Impression confirmée ultérieurement par le remix oppressant et imbibé du suicidaire « The Downward Spiral », et par deux variations sur l’excellent « Eraser », la première relativement calme, la seconde plus excitée, portée par ce fabuleux riff de guitare qui m’a tant fait frissonner depuis la première fois que je me le suis pris en pleine gueule. Des remixes toujours surprenants et bien vus, jusque dans leurs dissonances les plus déconcertantes, et à la production exemplaire. C’est peu dire que je prends mon pied à écouter tout ça.
Bilan sans appel, du coup.
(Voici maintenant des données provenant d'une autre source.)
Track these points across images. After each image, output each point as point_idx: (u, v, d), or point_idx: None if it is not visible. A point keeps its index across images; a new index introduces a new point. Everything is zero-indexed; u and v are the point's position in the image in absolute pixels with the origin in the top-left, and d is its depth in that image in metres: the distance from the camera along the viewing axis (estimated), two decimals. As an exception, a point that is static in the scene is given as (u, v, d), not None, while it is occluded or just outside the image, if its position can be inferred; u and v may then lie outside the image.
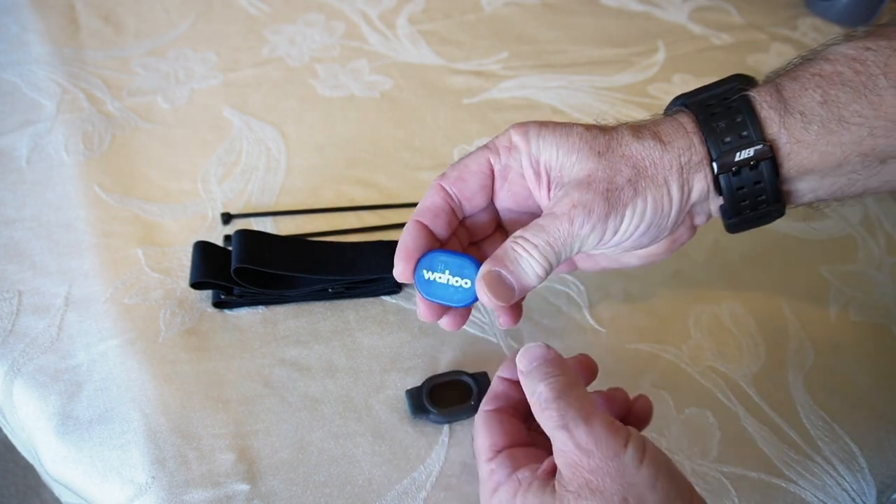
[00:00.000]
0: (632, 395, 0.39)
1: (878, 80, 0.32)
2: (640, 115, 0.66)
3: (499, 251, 0.35)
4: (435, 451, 0.40)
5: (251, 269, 0.43)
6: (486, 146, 0.37)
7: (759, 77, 0.36)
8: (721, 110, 0.34)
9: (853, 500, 0.42)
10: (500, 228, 0.40)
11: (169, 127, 0.58)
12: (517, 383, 0.35)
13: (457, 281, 0.35)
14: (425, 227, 0.36)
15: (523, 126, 0.36)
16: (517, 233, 0.35)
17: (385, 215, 0.53)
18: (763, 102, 0.33)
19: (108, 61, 0.64)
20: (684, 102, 0.36)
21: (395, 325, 0.46)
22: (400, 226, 0.49)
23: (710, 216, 0.37)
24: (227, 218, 0.51)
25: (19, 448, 0.45)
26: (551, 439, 0.31)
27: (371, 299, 0.47)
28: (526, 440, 0.35)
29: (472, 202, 0.37)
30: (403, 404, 0.42)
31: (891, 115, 0.32)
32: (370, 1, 0.77)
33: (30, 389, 0.40)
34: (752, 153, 0.33)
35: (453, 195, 0.37)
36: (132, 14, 0.69)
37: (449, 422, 0.41)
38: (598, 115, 0.65)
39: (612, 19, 0.81)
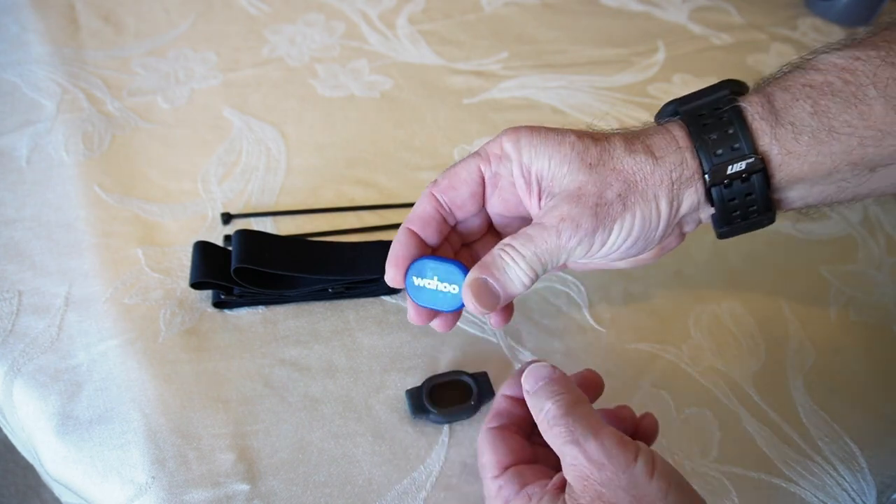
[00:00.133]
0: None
1: (868, 91, 0.32)
2: (640, 115, 0.66)
3: (486, 258, 0.35)
4: (435, 451, 0.40)
5: (251, 269, 0.43)
6: (477, 153, 0.37)
7: (759, 78, 0.36)
8: (713, 121, 0.34)
9: (853, 500, 0.42)
10: (492, 230, 0.40)
11: (169, 127, 0.58)
12: (520, 401, 0.35)
13: (445, 287, 0.36)
14: (416, 234, 0.37)
15: (515, 133, 0.36)
16: (506, 240, 0.35)
17: (385, 215, 0.53)
18: (755, 114, 0.33)
19: (108, 61, 0.64)
20: (676, 110, 0.36)
21: (395, 325, 0.46)
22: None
23: (699, 223, 0.37)
24: (227, 218, 0.51)
25: (19, 448, 0.45)
26: (560, 455, 0.31)
27: (371, 299, 0.47)
28: (530, 457, 0.36)
29: (463, 209, 0.38)
30: (403, 404, 0.42)
31: (880, 124, 0.32)
32: (370, 1, 0.77)
33: (30, 389, 0.40)
34: (743, 166, 0.33)
35: (444, 203, 0.37)
36: (132, 14, 0.69)
37: (449, 422, 0.41)
38: (597, 115, 0.66)
39: (612, 19, 0.81)
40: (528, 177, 0.36)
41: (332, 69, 0.67)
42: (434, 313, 0.37)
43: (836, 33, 0.84)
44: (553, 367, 0.34)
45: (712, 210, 0.36)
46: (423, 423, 0.41)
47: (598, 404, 0.38)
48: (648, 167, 0.34)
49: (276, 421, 0.40)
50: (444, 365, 0.44)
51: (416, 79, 0.67)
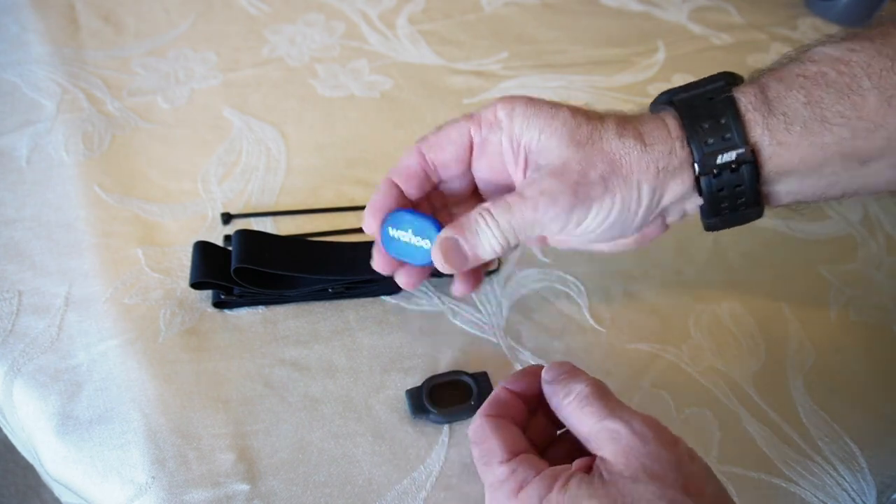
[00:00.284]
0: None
1: (862, 82, 0.32)
2: (640, 115, 0.66)
3: (462, 218, 0.35)
4: (435, 451, 0.40)
5: (251, 269, 0.43)
6: (470, 116, 0.37)
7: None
8: (705, 111, 0.34)
9: (853, 500, 0.42)
10: (476, 194, 0.40)
11: (169, 127, 0.58)
12: (520, 396, 0.35)
13: (418, 241, 0.37)
14: (397, 186, 0.37)
15: (511, 102, 0.36)
16: (484, 205, 0.35)
17: (385, 215, 0.53)
18: (748, 104, 0.34)
19: (108, 61, 0.64)
20: (671, 99, 0.36)
21: (395, 325, 0.46)
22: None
23: (684, 215, 0.37)
24: (227, 218, 0.51)
25: (19, 448, 0.45)
26: (593, 433, 0.31)
27: (371, 299, 0.47)
28: (530, 450, 0.35)
29: (448, 169, 0.38)
30: (403, 404, 0.42)
31: (872, 116, 0.32)
32: (370, 1, 0.77)
33: (30, 389, 0.40)
34: (733, 156, 0.33)
35: (429, 160, 0.38)
36: (132, 14, 0.69)
37: (449, 422, 0.41)
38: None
39: (612, 19, 0.81)
40: (517, 147, 0.36)
41: (332, 69, 0.67)
42: (399, 264, 0.38)
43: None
44: (573, 365, 0.35)
45: (700, 201, 0.36)
46: (423, 423, 0.41)
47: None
48: (636, 153, 0.34)
49: (276, 421, 0.40)
50: (444, 365, 0.44)
51: (416, 79, 0.67)
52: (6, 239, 0.48)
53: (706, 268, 0.54)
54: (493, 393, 0.36)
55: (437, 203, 0.40)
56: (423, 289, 0.48)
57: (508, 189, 0.37)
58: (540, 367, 0.37)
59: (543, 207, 0.34)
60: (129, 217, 0.50)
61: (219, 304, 0.45)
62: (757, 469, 0.42)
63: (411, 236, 0.37)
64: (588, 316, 0.49)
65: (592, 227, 0.35)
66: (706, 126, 0.34)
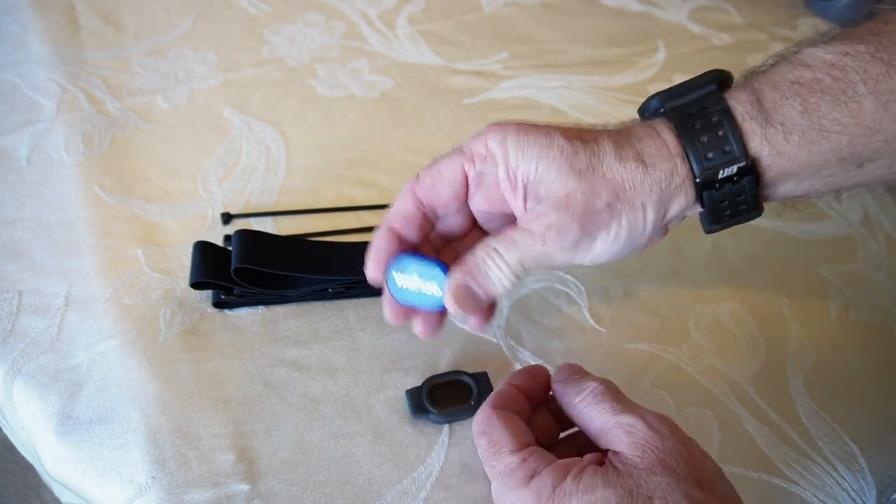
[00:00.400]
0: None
1: (858, 88, 0.32)
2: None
3: (469, 259, 0.35)
4: (435, 451, 0.40)
5: (251, 269, 0.43)
6: (460, 151, 0.36)
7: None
8: (702, 123, 0.33)
9: (853, 500, 0.42)
10: (476, 228, 0.40)
11: (169, 127, 0.58)
12: (524, 392, 0.35)
13: (426, 285, 0.36)
14: (396, 232, 0.37)
15: (501, 131, 0.35)
16: (490, 242, 0.34)
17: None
18: (745, 114, 0.33)
19: (108, 61, 0.64)
20: (661, 106, 0.36)
21: (395, 325, 0.46)
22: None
23: (684, 218, 0.37)
24: (227, 218, 0.51)
25: (19, 448, 0.45)
26: (608, 427, 0.31)
27: (371, 299, 0.47)
28: (537, 444, 0.35)
29: (445, 208, 0.37)
30: (403, 404, 0.42)
31: (869, 122, 0.32)
32: (370, 1, 0.77)
33: (30, 389, 0.40)
34: (734, 170, 0.33)
35: (425, 201, 0.37)
36: (132, 14, 0.69)
37: (449, 422, 0.41)
38: (597, 115, 0.66)
39: (612, 19, 0.81)
40: (514, 179, 0.35)
41: (332, 69, 0.67)
42: (411, 313, 0.37)
43: (836, 33, 0.84)
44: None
45: (700, 209, 0.36)
46: (423, 423, 0.41)
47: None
48: (639, 176, 0.34)
49: (276, 421, 0.40)
50: (444, 365, 0.44)
51: (416, 79, 0.67)
52: (6, 239, 0.48)
53: (706, 268, 0.54)
54: (498, 387, 0.36)
55: (438, 242, 0.39)
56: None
57: (508, 218, 0.37)
58: (542, 367, 0.37)
59: (552, 242, 0.33)
60: (129, 217, 0.50)
61: (219, 304, 0.45)
62: (757, 469, 0.42)
63: (418, 281, 0.36)
64: (588, 316, 0.49)
65: (602, 254, 0.35)
66: (704, 140, 0.33)
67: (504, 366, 0.45)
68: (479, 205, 0.37)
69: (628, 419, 0.31)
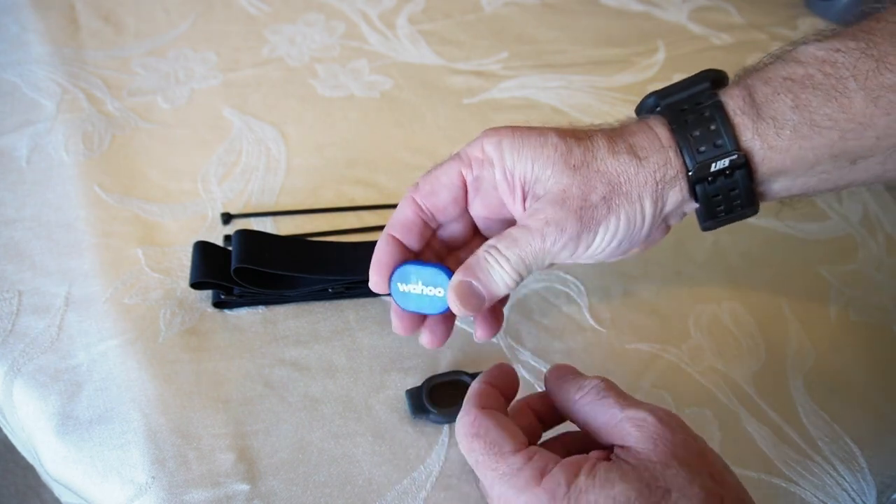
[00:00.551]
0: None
1: (848, 83, 0.32)
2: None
3: (471, 260, 0.35)
4: (435, 451, 0.40)
5: (251, 269, 0.43)
6: (458, 156, 0.37)
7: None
8: (694, 117, 0.34)
9: (853, 500, 0.42)
10: (477, 234, 0.40)
11: (169, 127, 0.58)
12: (500, 390, 0.35)
13: (430, 290, 0.36)
14: (398, 240, 0.37)
15: (496, 135, 0.35)
16: (490, 242, 0.35)
17: (385, 215, 0.53)
18: (736, 109, 0.34)
19: (108, 61, 0.64)
20: (657, 103, 0.36)
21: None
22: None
23: (684, 216, 0.38)
24: (227, 218, 0.51)
25: (19, 448, 0.45)
26: (615, 422, 0.31)
27: (371, 299, 0.47)
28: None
29: (445, 214, 0.37)
30: (403, 404, 0.42)
31: (860, 117, 0.32)
32: (370, 1, 0.77)
33: (30, 389, 0.40)
34: (727, 163, 0.33)
35: (425, 208, 0.37)
36: (132, 14, 0.69)
37: (449, 422, 0.41)
38: (597, 115, 0.66)
39: (612, 19, 0.81)
40: (512, 180, 0.35)
41: (332, 69, 0.67)
42: (419, 323, 0.37)
43: (836, 33, 0.84)
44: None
45: (696, 205, 0.36)
46: (423, 423, 0.41)
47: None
48: (633, 168, 0.34)
49: (276, 421, 0.40)
50: (444, 365, 0.44)
51: (416, 79, 0.67)
52: (6, 239, 0.48)
53: (706, 268, 0.54)
54: (476, 387, 0.34)
55: (441, 251, 0.39)
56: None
57: (508, 224, 0.37)
58: (508, 365, 0.36)
59: (551, 237, 0.34)
60: (129, 217, 0.50)
61: (219, 304, 0.45)
62: (757, 469, 0.42)
63: (422, 287, 0.36)
64: (588, 316, 0.49)
65: (601, 248, 0.35)
66: (697, 133, 0.34)
67: (504, 366, 0.45)
68: (479, 210, 0.38)
69: (637, 413, 0.30)
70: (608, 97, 0.69)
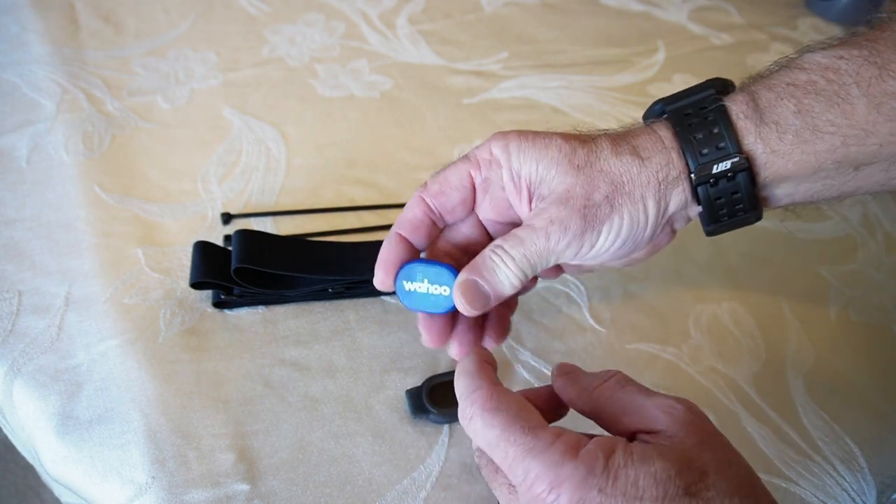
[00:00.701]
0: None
1: (851, 90, 0.32)
2: (640, 115, 0.66)
3: (477, 259, 0.35)
4: (435, 451, 0.40)
5: (251, 269, 0.43)
6: (466, 158, 0.37)
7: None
8: (698, 121, 0.34)
9: (853, 500, 0.42)
10: (484, 236, 0.40)
11: (169, 127, 0.58)
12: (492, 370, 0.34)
13: (435, 289, 0.36)
14: (405, 238, 0.37)
15: (504, 137, 0.36)
16: (496, 242, 0.35)
17: (385, 215, 0.53)
18: (739, 113, 0.34)
19: (108, 61, 0.64)
20: (663, 109, 0.37)
21: (395, 325, 0.46)
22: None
23: (689, 220, 0.38)
24: (227, 218, 0.51)
25: (19, 448, 0.45)
26: (637, 409, 0.30)
27: (371, 299, 0.47)
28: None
29: (453, 214, 0.38)
30: (403, 404, 0.42)
31: (862, 123, 0.32)
32: (370, 1, 0.77)
33: (30, 389, 0.40)
34: (728, 165, 0.34)
35: (434, 208, 0.37)
36: (132, 14, 0.70)
37: (449, 422, 0.41)
38: (598, 116, 0.66)
39: (612, 19, 0.81)
40: (518, 181, 0.36)
41: (332, 69, 0.67)
42: (448, 333, 0.37)
43: (836, 33, 0.84)
44: None
45: (699, 208, 0.36)
46: (423, 423, 0.41)
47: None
48: (635, 168, 0.34)
49: (276, 421, 0.40)
50: (444, 365, 0.44)
51: (416, 79, 0.67)
52: (6, 239, 0.48)
53: (706, 268, 0.54)
54: (475, 361, 0.33)
55: (452, 252, 0.39)
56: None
57: (515, 226, 0.37)
58: (486, 350, 0.35)
59: (556, 236, 0.34)
60: (129, 217, 0.50)
61: (219, 304, 0.45)
62: (757, 469, 0.42)
63: (428, 286, 0.36)
64: (588, 316, 0.49)
65: (605, 248, 0.35)
66: (699, 136, 0.34)
67: (504, 366, 0.45)
68: (487, 212, 0.38)
69: (666, 401, 0.31)
70: (608, 97, 0.69)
Indispensable pour les amateurs tant de Coil que de Nine Inch Nails, chaudement recommandé à ceux qui ne connaîtraient que NIN, mais aussi aux fans de Coil ne se retrouvant habituellement pas dans la musique certes plus accessible de Trent Reznor, Recoiled est un vrai bonheur. Rappel utile d’une époque où Nine Inch Nails était un projet palpitant (c’était il y a longtemps…), et où Christopherson et Balance pouvaient librement exprimer leur génie pour notre plus grand plaisir, cet album délicieusement vicieux, par ailleurs bel hommage posthume, m’a conquis de bout en bout. Jetez-vous dessus, c’est un ordre.